Action item
The word "Sout" occurs in some of the lines below; copy each of those lines.

··· Material to process ···

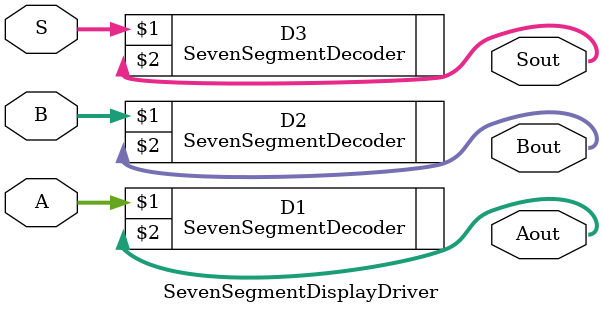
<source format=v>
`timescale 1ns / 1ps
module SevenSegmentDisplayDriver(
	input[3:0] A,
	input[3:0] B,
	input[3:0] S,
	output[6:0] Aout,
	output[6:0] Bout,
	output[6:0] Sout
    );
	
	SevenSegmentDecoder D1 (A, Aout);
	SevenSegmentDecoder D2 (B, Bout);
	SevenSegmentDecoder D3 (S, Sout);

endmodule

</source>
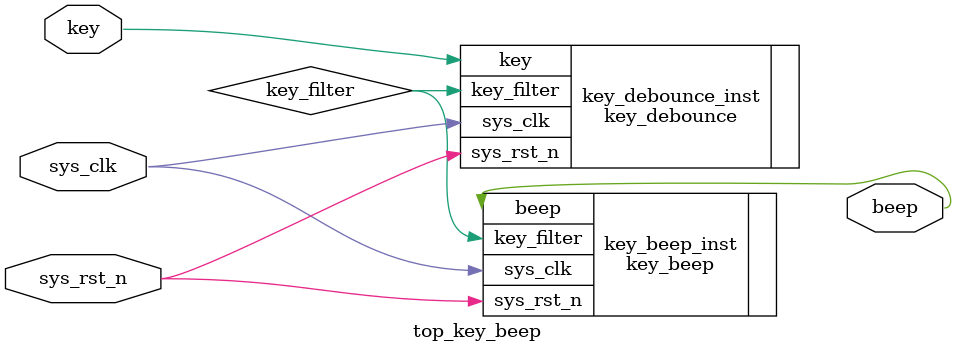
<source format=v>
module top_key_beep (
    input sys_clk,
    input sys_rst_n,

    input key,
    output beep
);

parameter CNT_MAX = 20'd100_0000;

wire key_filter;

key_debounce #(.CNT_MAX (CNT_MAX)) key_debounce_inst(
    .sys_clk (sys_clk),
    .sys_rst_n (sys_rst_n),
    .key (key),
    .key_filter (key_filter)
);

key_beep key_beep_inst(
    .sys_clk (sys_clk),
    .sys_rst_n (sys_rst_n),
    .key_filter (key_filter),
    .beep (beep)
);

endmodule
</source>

···
··· Material to process ···

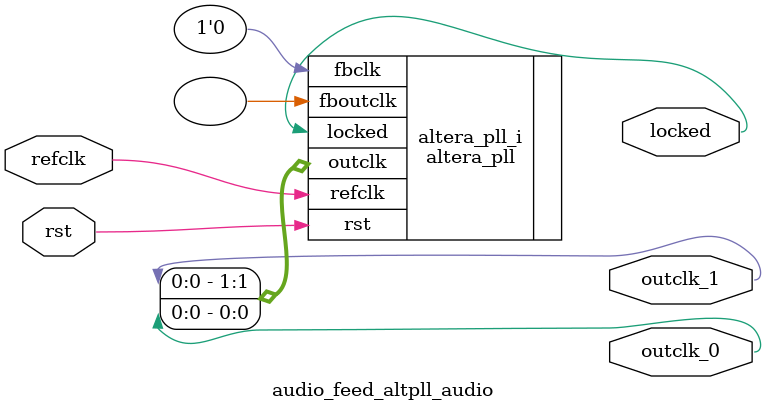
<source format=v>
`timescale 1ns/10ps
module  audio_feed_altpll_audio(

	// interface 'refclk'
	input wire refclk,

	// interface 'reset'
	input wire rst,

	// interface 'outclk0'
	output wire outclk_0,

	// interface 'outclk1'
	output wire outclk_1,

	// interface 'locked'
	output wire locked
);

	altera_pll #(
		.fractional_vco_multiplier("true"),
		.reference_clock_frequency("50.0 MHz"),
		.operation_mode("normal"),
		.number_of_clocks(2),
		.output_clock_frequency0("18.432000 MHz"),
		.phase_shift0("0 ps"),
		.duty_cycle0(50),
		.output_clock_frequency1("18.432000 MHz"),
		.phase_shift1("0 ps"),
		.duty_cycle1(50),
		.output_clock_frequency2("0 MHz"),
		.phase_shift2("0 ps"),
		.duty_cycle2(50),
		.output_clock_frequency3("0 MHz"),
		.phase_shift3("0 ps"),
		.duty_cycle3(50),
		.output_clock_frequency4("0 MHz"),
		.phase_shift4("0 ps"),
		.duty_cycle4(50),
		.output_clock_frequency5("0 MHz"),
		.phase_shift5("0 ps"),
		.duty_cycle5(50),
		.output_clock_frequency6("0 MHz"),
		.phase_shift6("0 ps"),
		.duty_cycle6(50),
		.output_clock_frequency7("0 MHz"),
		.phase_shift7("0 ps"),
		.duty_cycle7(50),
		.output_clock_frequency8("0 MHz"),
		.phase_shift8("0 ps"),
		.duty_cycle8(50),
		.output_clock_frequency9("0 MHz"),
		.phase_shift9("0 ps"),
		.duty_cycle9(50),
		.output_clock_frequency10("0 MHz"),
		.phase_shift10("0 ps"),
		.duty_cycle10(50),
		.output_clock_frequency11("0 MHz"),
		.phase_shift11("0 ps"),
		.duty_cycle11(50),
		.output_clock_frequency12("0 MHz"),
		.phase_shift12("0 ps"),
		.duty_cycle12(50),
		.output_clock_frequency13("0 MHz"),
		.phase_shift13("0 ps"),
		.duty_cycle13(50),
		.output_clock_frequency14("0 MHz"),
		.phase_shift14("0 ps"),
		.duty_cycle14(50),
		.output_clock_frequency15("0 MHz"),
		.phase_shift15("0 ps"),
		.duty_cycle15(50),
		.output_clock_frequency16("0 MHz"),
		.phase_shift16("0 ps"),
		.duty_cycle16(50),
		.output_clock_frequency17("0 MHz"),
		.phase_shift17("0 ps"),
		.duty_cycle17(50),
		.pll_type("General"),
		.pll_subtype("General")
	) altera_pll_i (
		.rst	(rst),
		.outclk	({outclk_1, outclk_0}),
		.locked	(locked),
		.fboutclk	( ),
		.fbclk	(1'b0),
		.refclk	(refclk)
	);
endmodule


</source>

···

Final answer
	output[6:0] Sout
	SevenSegmentDecoder D3 (S, Sout);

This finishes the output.